Les « sanctions » de l’ordre international se répercuteront, en effet, inévitablement sur les droits applicables aux personnes morales de droit privé : les sociétés.
Il est donc essentiel pour les entreprises de comprendre les procédures internationales auxquelles sont soumis les États, qui auront un impact sur leur environnement légal.
L’analyse de la procédure de règlement des différends de l’OMC et des procédures instituées au sein de l’Organisation Internationale du Travail (OIT), permettra de dresser un bilan comparatif des sanctions applicables aux sociétés et d’évaluer leur impact concret sur les politiques nationales.
L’efficacité de la procédure devant l’OMC pour régler un différend commercial entre deux États
Le système de règlement des différends permet de résoudre les cas où un État membre adopte une mesure de politique commerciale, ou d’autre nature, considérée comme une violation des accords de l’OMC ou un manquement à leurs engagements.
La procédure prévue par le Mémorandum d’accord, issu du Cycle de l’Uruguay et régissant le règlement des différends, est limitée dans le temps à une durée maximale de 15 mois en cas d’appel, réductible dans les cas d’urgence, et s’apparente à une procédure contentieuse classique. En effet, une fois le Groupe spécial mis en place, les parties qui s’opposent ont notamment l’occasion de présenter leurs arguments et de faire désigner un expert. La décision finale revient à l’Organe de règlement des différends (ORD), composé de tous les membres de l’OMC, qui ne peut rejeter les conclusions du Groupe spécial qu’à l’unanimité. Dans le cas où le membre visé par la plainte perd et où ne se conforme pas aux recommandations, les parties peuvent encore négocier afin de trouver des compensations mutuellement acceptables. Si cette négociation échoue, l’ORD peut imposer de véritables sanctions commerciales.
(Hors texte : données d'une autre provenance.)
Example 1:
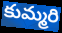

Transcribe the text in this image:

కుమ్మరి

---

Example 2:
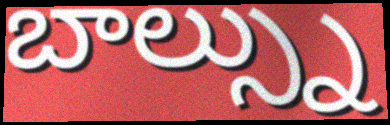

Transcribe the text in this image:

బాల్స్ను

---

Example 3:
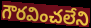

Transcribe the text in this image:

గౌరవించలేని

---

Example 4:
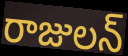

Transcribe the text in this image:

రాజులన్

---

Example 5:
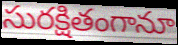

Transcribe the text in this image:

సురక్షితంగానూ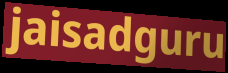
jaisadguru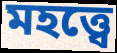
মহত্ত্বে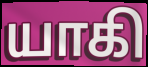
யாகிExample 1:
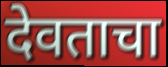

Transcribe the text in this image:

देवताचा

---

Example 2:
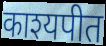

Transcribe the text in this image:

काश्यपीत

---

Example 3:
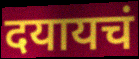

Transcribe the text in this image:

दयायचं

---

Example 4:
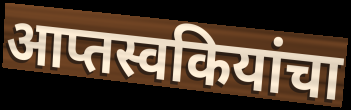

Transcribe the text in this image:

आप्तस्वकियांचा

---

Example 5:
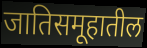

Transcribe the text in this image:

जातिसमूहातील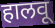
हालवूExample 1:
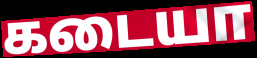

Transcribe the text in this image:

கடையா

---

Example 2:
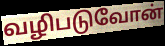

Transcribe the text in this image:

வழிபடுவோன்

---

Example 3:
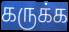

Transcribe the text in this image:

கருக்க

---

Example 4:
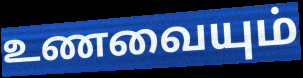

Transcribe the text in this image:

உணவையும்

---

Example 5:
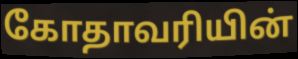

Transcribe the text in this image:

கோதாவரியின்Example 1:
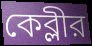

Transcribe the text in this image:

কেব্লীর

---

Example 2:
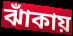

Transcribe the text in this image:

ঝাঁকায়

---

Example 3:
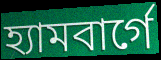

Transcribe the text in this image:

হ্যামবার্গে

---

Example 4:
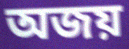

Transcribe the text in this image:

অজয়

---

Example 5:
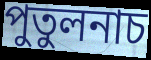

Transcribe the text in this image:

পুতুলনাচ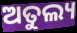
ଅତୁଲ୍ୟ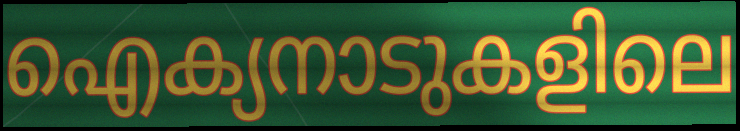
ഐക്യനാടുകളിലെ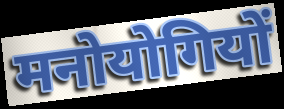
मनोयोगियों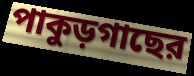
পাকুড়গাছেরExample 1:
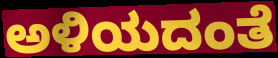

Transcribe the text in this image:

ಅಳಿಯದಂತೆ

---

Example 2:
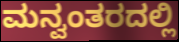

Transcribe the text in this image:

ಮನ್ವಂತರದಲ್ಲಿ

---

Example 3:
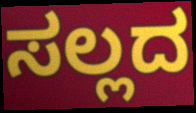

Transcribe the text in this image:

ಸಲ್ಲದ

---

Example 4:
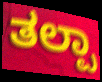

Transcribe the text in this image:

ತಲ್ಪಾ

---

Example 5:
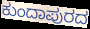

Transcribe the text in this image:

ಕುಂದಾಪುರದ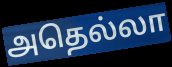
அதெல்லா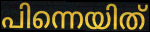
പിന്നെയിത്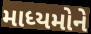
માધ્યમોને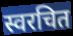
स्वरचित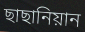
ছাছানিয়ান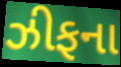
ઝીફનાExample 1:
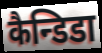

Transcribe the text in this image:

कैन्डिडा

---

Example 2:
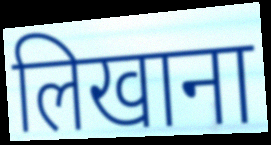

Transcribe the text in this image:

लिखाना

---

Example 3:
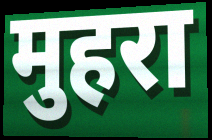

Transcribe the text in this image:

À l’issue de cette procédure, les entreprises doivent donc appliquer les recommandations ou les sanctions infligées au membre de l’OMC. Elles subissent ainsi immédiatement les effets de ces procédures, soit notamment : l’augmentation des droits de douane, les restrictions des volumes d’exportation ou, au contraire, la libéralisation du marché et l’augmentation du jeu de la concurrence. Cependant, en cas de violation des droits sociaux, seule une violation manifeste des droits de l’Homme fera l’objet de sanction dans le cadre de cette procédure.
L’efficacité du système de règlement des différends de l’OMC résulte ainsi de la procédure particulièrement rapide et des solutions négociées permettant aux entreprises que soient rapidement réglées les difficultés commerciales auxquelles elles doivent faire face.
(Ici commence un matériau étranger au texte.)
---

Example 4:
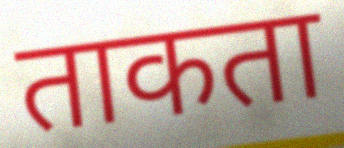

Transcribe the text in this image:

ताकता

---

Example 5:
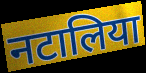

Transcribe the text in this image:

नटालिया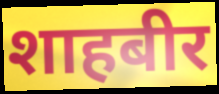
शाहबीर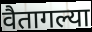
वैतागल्या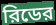
রিডেরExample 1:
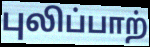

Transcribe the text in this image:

புலிப்பாற்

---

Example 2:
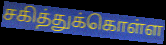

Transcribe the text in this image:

சகித்துக்கொள்ள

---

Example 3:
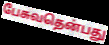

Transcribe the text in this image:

பேசுவதென்பது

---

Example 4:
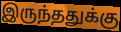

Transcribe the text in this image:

இருந்ததுக்கு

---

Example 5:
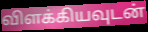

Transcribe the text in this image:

விளக்கியவுடன்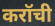
करॉचीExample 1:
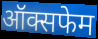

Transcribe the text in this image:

ऑक्सफेम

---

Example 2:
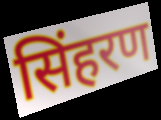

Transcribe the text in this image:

सिंहरण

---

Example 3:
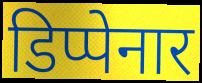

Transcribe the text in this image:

डिप्पेनार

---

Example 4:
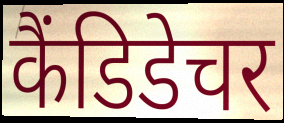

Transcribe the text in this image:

कैंडिडेचर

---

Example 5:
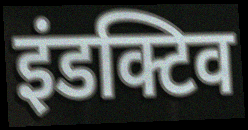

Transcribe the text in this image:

इंडक्टिवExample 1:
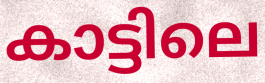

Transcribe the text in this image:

കാട്ടിലെ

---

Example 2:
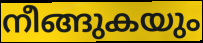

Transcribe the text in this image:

നീങ്ങുകയും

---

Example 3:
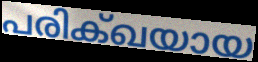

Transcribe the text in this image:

പരിക്ഖയായ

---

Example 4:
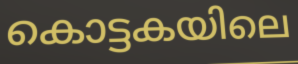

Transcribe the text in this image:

കൊട്ടകയിലെ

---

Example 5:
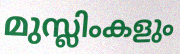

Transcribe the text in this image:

മുസ്ലിംകളുംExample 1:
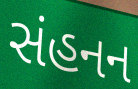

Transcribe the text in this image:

સંહનન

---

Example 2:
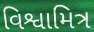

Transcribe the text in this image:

વિશ્વામિત્ર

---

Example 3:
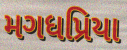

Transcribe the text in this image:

મગધપ્રિયા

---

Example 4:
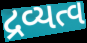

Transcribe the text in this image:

દ્રવ્યત્વ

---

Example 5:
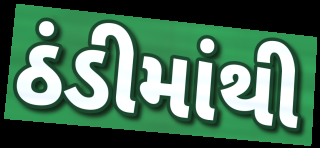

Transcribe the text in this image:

ઠંડીમાંથીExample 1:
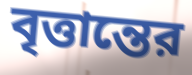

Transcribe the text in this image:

বৃত্তান্তের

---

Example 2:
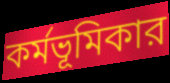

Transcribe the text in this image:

কর্মভূমিকার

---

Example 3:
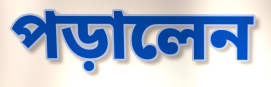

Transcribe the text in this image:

পড়ালেন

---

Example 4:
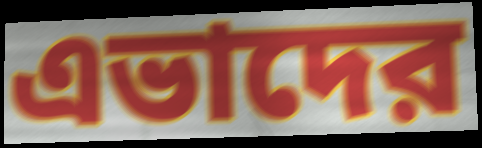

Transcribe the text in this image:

এভাদের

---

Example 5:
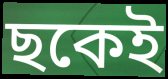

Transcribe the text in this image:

ছকেই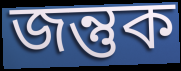
জন্তুকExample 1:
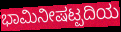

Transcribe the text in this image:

ಭಾಮಿನೀಷಟ್ಪದಿಯ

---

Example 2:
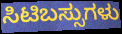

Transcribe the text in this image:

ಸಿಟಿಬಸ್ಸುಗಳು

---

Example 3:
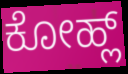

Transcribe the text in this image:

ಕೋಹ್ಲ್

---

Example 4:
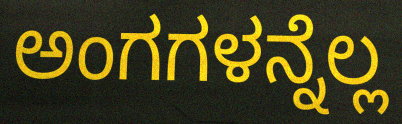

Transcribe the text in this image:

ಅಂಗಗಳನ್ನೆಲ್ಲ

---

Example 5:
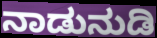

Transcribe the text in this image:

ನಾಡುನುಡಿ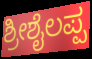
ಶ್ರೀಶೈಲಪ್ಪ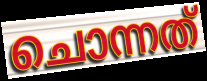
ചൊന്നത്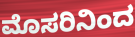
ಮೊಸರಿನಿಂದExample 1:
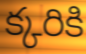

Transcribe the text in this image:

క్కరికి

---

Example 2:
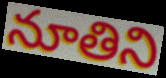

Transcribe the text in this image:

నూతిని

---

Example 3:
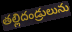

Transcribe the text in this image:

తల్లిదండ్రులును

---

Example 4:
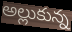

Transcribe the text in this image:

అల్లుకున్న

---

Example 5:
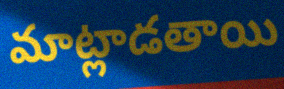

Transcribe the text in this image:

మాట్లాడతాయిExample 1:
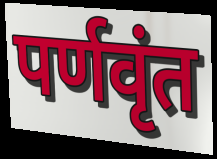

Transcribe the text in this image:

पर्णवृंत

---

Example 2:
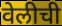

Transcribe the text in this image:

वेलीची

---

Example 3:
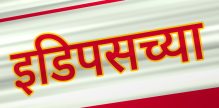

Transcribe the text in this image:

इडिपसच्या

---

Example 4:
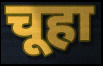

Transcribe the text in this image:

चूहा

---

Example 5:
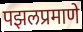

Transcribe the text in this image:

पझलप्रमाणेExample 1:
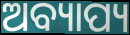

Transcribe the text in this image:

ଅବ୍ୟାପ୍ୟ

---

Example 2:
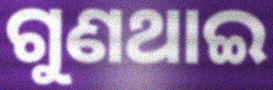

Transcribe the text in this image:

ଗୁଣଥାଇ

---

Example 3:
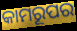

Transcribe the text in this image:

କାମରୂପର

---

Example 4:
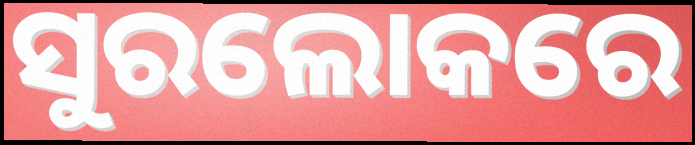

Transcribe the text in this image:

ସୁରଲୋକରେ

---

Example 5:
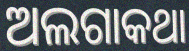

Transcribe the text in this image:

ଅଲଗାକଥାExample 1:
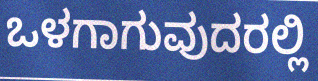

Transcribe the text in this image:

ಒಳಗಾಗುವುದರಲ್ಲಿ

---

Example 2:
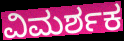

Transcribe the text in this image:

ವಿಮರ್ಶಕ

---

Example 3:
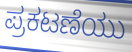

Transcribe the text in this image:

ಪ್ರಕಟಣೆಯು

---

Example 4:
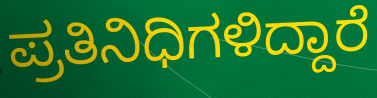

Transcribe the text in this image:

ಪ್ರತಿನಿಧಿಗಳಿದ್ದಾರೆ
Les procédures devant l’OIT pour harmoniser les textes au niveau international
Les conflits soumis à l’OIT ne répondent pas aux mêmes impératifs que ceux de l’OMC. En effet, il ne s’agit pas ici de régler un conflit commercial, mais de s’assurer de la transposition effective et de la bonne application des conventions ratifiées par les États membres. Les procédures prévues sont donc très différentes de la procédure de règlement des différends de l’OMC.
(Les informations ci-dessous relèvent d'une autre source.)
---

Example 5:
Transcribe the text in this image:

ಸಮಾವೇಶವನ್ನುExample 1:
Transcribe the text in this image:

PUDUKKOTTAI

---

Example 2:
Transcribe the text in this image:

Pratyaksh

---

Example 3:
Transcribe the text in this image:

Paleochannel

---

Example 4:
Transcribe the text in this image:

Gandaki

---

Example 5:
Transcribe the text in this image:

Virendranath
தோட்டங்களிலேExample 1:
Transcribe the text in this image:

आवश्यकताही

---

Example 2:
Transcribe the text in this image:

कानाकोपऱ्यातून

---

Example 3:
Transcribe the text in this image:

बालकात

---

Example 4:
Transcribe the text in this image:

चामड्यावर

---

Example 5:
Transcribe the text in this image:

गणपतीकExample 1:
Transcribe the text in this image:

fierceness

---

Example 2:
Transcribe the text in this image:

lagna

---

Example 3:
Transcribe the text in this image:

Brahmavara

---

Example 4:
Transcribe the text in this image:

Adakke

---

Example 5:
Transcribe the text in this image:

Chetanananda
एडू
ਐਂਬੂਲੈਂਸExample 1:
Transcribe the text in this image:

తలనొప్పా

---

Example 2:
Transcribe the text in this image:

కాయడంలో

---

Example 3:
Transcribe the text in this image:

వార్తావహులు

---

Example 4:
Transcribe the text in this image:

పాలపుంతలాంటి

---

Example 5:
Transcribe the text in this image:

D’une part, la procédure de plainte devant l’OIT (articles 26 à 34 de la Constitution de l’OIT) permet à un État membre de déposer une plainte contre un autre État membre qui n’aurait pas appliqué une convention, étant précisé que les deux États doivent avoir ratifié la convention litigieuse. Le conseil d’administration peut alors nommer, dans un premier temps, une commission d’enquête qui rend un rapport consignant ses recommandations et indique les délais impartis à l’État pour les mettre en œuvre. Dans le cas où l’État refuse d’appliquer les recommandations, il peut choisir de soumettre le différend à la Cour internationale de justice. Enfin et en dernier ressort, la Conférence de l’OIT peut prendre directement, sur recommandation du conseil d’administration, des mesures contre l’État en cause. Dans le cadre de cette procédure, la mise en place d’une commission d’enquête intervient lorsqu’un État est accusé de violations graves et que son gouvernement refuse obstinément d’apporter une solution au problème. Notons que seules onze commissions d’enquête ont été mises en place, ce qui démontre l’efficacité du système. Quant à la Conférence de l’OIT, elle est intervenue pour la première fois en 2000 contre le Myanmar pour que soit mis fin à l’utilisation du travail forcé.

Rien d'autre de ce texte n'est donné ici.